* Objectif de l'exercice
Recopiez mot pour mot le passage de l'entretien avec Guillaume Meurice qui va de « Je choisis celle » jusqu'à « et Ali Talia. ».

* Document source
==============================

MEURICE AVANT QU’IL ATTERRISSE

Inutile de présenter Guillaume Meurice mais quand même : sa chronique Le Moment Meurice est téléchargée près de 2 millions de fois chaque mois et sa notoriété aurait pu l’amener à écrire pour des magazines lucratifs. Que nenni! Gui-gui réserve sa plume pour Siné Mensuel avec ses complices Charline Vanhoenacker et François Morel. Autant dire que ce désintéressement atteint son acmé quand cet humoriste de conviction prend le temps de répondre aux questions de Bongou, ce hub culturel raffiné aux 812 abonnés.

Il reste deux places dans l’avion, tu choisis celle à côté de Nicolas Hublot ou l’autre près de la sortie de Zemmour ?

Je choisis celle la plus loin possible de tes jeux de mots qui feraient passer Cyril Hanouna pour Raymond Devos. J’irai donc entre Brad Cockpitt et Ali Talia.

C’est quoi ce délire dans les avions de dire les vérifications au décollage à haute voix ?

==============================

* Données fournies
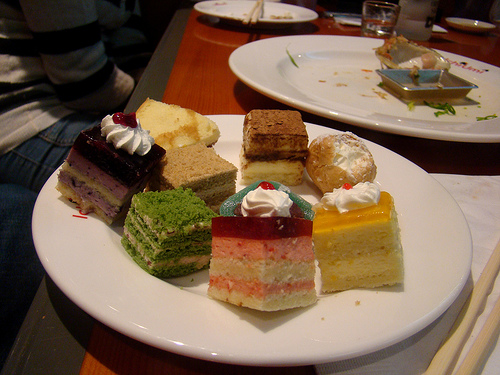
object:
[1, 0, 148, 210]
person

==============================

* Corrigé
Je choisis celle la plus loin possible de tes jeux de mots qui feraient passer Cyril Hanouna pour Raymond Devos. J’irai donc entre Brad Cockpitt et Ali Talia.